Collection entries
========
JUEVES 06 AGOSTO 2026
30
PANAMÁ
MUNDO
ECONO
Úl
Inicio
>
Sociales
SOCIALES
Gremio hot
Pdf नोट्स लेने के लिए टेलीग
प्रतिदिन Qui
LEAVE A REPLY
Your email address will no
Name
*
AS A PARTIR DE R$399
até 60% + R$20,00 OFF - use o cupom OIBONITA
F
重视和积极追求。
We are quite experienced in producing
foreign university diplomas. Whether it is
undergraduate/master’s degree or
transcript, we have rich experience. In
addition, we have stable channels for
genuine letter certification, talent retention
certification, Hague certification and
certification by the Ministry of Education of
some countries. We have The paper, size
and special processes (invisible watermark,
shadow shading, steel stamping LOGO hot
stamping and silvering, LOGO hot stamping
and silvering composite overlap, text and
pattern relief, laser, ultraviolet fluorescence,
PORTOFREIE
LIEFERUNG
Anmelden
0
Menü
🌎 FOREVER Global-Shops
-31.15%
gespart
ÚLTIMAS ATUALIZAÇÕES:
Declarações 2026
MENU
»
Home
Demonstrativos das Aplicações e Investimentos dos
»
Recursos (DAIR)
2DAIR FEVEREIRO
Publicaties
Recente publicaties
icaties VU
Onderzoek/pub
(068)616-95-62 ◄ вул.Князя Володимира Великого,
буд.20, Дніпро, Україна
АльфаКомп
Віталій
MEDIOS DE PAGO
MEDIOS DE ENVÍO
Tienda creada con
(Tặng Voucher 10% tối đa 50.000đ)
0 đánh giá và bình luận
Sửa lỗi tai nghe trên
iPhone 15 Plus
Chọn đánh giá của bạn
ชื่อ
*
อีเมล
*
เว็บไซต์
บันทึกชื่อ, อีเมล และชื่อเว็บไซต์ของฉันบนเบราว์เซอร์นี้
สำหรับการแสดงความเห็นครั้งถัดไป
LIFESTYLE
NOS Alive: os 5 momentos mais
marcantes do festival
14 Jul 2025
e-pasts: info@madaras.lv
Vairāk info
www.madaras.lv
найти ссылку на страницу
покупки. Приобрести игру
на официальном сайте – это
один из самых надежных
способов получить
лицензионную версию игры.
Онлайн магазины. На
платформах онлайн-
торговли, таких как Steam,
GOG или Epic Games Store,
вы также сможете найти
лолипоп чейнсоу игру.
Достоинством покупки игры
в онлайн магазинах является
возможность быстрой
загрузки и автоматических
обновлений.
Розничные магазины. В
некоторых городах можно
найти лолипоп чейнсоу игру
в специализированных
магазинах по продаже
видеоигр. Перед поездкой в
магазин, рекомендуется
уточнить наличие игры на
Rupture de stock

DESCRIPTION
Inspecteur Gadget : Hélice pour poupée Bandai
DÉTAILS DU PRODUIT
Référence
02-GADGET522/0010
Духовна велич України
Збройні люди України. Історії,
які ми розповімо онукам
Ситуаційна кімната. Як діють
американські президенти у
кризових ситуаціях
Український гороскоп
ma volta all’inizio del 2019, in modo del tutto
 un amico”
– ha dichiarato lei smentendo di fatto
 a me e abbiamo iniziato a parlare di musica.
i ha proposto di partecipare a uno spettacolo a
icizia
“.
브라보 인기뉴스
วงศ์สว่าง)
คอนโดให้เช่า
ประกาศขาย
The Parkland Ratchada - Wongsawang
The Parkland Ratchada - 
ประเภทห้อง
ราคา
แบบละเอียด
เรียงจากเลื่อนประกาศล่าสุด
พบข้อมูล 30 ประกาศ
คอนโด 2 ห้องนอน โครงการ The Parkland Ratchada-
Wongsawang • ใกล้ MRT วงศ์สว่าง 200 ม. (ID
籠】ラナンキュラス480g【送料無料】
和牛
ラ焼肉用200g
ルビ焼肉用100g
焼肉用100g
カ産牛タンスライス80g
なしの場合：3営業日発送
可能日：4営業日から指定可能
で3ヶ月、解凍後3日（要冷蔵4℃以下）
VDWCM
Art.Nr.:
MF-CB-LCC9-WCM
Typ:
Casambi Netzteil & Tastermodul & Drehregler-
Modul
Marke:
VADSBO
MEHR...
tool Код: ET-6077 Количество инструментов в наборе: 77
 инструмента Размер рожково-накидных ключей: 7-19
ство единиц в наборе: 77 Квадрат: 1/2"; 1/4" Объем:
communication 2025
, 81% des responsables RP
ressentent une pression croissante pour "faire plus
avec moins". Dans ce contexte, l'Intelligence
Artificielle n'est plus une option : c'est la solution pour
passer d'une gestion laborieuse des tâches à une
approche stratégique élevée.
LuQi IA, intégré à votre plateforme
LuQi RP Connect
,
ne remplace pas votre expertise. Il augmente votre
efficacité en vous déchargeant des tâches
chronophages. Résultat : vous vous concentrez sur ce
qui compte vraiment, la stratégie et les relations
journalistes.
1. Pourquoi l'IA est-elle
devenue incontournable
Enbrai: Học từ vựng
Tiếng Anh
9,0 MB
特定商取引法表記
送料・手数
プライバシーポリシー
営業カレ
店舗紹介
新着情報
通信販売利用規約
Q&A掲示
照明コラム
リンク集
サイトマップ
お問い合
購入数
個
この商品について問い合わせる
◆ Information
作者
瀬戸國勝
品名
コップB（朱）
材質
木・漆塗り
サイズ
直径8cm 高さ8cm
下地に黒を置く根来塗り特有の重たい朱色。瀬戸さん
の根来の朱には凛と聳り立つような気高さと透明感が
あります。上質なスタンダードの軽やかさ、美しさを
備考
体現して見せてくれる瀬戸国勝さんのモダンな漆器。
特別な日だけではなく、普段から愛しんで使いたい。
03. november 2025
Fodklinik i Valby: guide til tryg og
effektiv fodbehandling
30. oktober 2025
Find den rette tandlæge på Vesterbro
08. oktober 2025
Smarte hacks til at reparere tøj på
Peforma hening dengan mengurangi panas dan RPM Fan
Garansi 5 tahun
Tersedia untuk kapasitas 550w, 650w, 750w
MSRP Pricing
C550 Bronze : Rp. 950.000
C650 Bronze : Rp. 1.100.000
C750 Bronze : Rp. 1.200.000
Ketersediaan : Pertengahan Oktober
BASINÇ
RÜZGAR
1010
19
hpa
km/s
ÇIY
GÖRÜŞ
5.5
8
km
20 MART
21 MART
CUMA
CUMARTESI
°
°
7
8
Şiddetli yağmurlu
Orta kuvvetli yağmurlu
========
■ Task objective ■
The records above should be duplicated in full, exactly as given.

■ Result of this task ■
JUEVES 06 AGOSTO 2026
30
PANAMÁ
MUNDO
ECONO
Úl
Inicio
>
Sociales
SOCIALES
Gremio hot
Pdf नोट्स लेने के लिए टेलीग
प्रतिदिन Qui
LEAVE A REPLY
Your email address will no
Name
*
AS A PARTIR DE R$399
até 60% + R$20,00 OFF - use o cupom OIBONITA
F
重视和积极追求。
We are quite experienced in producing
foreign university diplomas. Whether it is
undergraduate/master’s degree or
transcript, we have rich experience. In
addition, we have stable channels for
genuine letter certification, talent retention
certification, Hague certification and
certification by the Ministry of Education of
some countries. We have The paper, size
and special processes (invisible watermark,
shadow shading, steel stamping LOGO hot
stamping and silvering, LOGO hot stamping
and silvering composite overlap, text and
pattern relief, laser, ultraviolet fluorescence,
PORTOFREIE
LIEFERUNG
Anmelden
0
Menü
🌎 FOREVER Global-Shops
-31.15%
gespart
ÚLTIMAS ATUALIZAÇÕES:
Declarações 2026
MENU
»
Home
Demonstrativos das Aplicações e Investimentos dos
»
Recursos (DAIR)
2DAIR FEVEREIRO
Publicaties
Recente publicaties
icaties VU
Onderzoek/pub
(068)616-95-62 ◄ вул.Князя Володимира Великого,
буд.20, Дніпро, Україна
АльфаКомп
Віталій
MEDIOS DE PAGO
MEDIOS DE ENVÍO
Tienda creada con
(Tặng Voucher 10% tối đa 50.000đ)
0 đánh giá và bình luận
Sửa lỗi tai nghe trên
iPhone 15 Plus
Chọn đánh giá của bạn
ชื่อ
*
อีเมล
*
เว็บไซต์
บันทึกชื่อ, อีเมล และชื่อเว็บไซต์ของฉันบนเบราว์เซอร์นี้
สำหรับการแสดงความเห็นครั้งถัดไป
LIFESTYLE
NOS Alive: os 5 momentos mais
marcantes do festival
14 Jul 2025
e-pasts: info@madaras.lv
Vairāk info
www.madaras.lv
найти ссылку на страницу
покупки. Приобрести игру
на официальном сайте – это
один из самых надежных
способов получить
лицензионную версию игры.
Онлайн магазины. На
платформах онлайн-
торговли, таких как Steam,
GOG или Epic Games Store,
вы также сможете найти
лолипоп чейнсоу игру.
Достоинством покупки игры
в онлайн магазинах является
возможность быстрой
загрузки и автоматических
обновлений.
Розничные магазины. В
некоторых городах можно
найти лолипоп чейнсоу игру
в специализированных
магазинах по продаже
видеоигр. Перед поездкой в
магазин, рекомендуется
уточнить наличие игры на
Rupture de stock

DESCRIPTION
Inspecteur Gadget : Hélice pour poupée Bandai
DÉTAILS DU PRODUIT
Référence
02-GADGET522/0010
Духовна велич України
Збройні люди України. Історії,
які ми розповімо онукам
Ситуаційна кімната. Як діють
американські президенти у
кризових ситуаціях
Український гороскоп
ma volta all’inizio del 2019, in modo del tutto
 un amico”
– ha dichiarato lei smentendo di fatto
 a me e abbiamo iniziato a parlare di musica.
i ha proposto di partecipare a uno spettacolo a
icizia
“.
브라보 인기뉴스
วงศ์สว่าง)
คอนโดให้เช่า
ประกาศขาย
The Parkland Ratchada - Wongsawang
The Parkland Ratchada - 
ประเภทห้อง
ราคา
แบบละเอียด
เรียงจากเลื่อนประกาศล่าสุด
พบข้อมูล 30 ประกาศ
คอนโด 2 ห้องนอน โครงการ The Parkland Ratchada-
Wongsawang • ใกล้ MRT วงศ์สว่าง 200 ม. (ID
籠】ラナンキュラス480g【送料無料】
和牛
ラ焼肉用200g
ルビ焼肉用100g
焼肉用100g
カ産牛タンスライス80g
なしの場合：3営業日発送
可能日：4営業日から指定可能
で3ヶ月、解凍後3日（要冷蔵4℃以下）
VDWCM
Art.Nr.:
MF-CB-LCC9-WCM
Typ:
Casambi Netzteil & Tastermodul & Drehregler-
Modul
Marke:
VADSBO
MEHR...
tool Код: ET-6077 Количество инструментов в наборе: 77
 инструмента Размер рожково-накидных ключей: 7-19
ство единиц в наборе: 77 Квадрат: 1/2"; 1/4" Объем:
communication 2025
, 81% des responsables RP
ressentent une pression croissante pour "faire plus
avec moins". Dans ce contexte, l'Intelligence
Artificielle n'est plus une option : c'est la solution pour
passer d'une gestion laborieuse des tâches à une
approche stratégique élevée.
LuQi IA, intégré à votre plateforme
LuQi RP Connect
,
ne remplace pas votre expertise. Il augmente votre
efficacité en vous déchargeant des tâches
chronophages. Résultat : vous vous concentrez sur ce
qui compte vraiment, la stratégie et les relations
journalistes.
1. Pourquoi l'IA est-elle
devenue incontournable
Enbrai: Học từ vựng
Tiếng Anh
9,0 MB
特定商取引法表記
送料・手数
プライバシーポリシー
営業カレ
店舗紹介
新着情報
通信販売利用規約
Q&A掲示
照明コラム
リンク集
サイトマップ
お問い合
購入数
個
この商品について問い合わせる
◆ Information
作者
瀬戸國勝
品名
コップB（朱）
材質
木・漆塗り
サイズ
直径8cm 高さ8cm
下地に黒を置く根来塗り特有の重たい朱色。瀬戸さん
の根来の朱には凛と聳り立つような気高さと透明感が
あります。上質なスタンダードの軽やかさ、美しさを
備考
体現して見せてくれる瀬戸国勝さんのモダンな漆器。
特別な日だけではなく、普段から愛しんで使いたい。
03. november 2025
Fodklinik i Valby: guide til tryg og
effektiv fodbehandling
30. oktober 2025
Find den rette tandlæge på Vesterbro
08. oktober 2025
Smarte hacks til at reparere tøj på
Peforma hening dengan mengurangi panas dan RPM Fan
Garansi 5 tahun
Tersedia untuk kapasitas 550w, 650w, 750w
MSRP Pricing
C550 Bronze : Rp. 950.000
C650 Bronze : Rp. 1.100.000
C750 Bronze : Rp. 1.200.000
Ketersediaan : Pertengahan Oktober
BASINÇ
RÜZGAR
1010
19
hpa
km/s
ÇIY
GÖRÜŞ
5.5
8
km
20 MART
21 MART
CUMA
CUMARTESI
°
°
7
8
Şiddetli yağmurlu
Orta kuvvetli yağmurlu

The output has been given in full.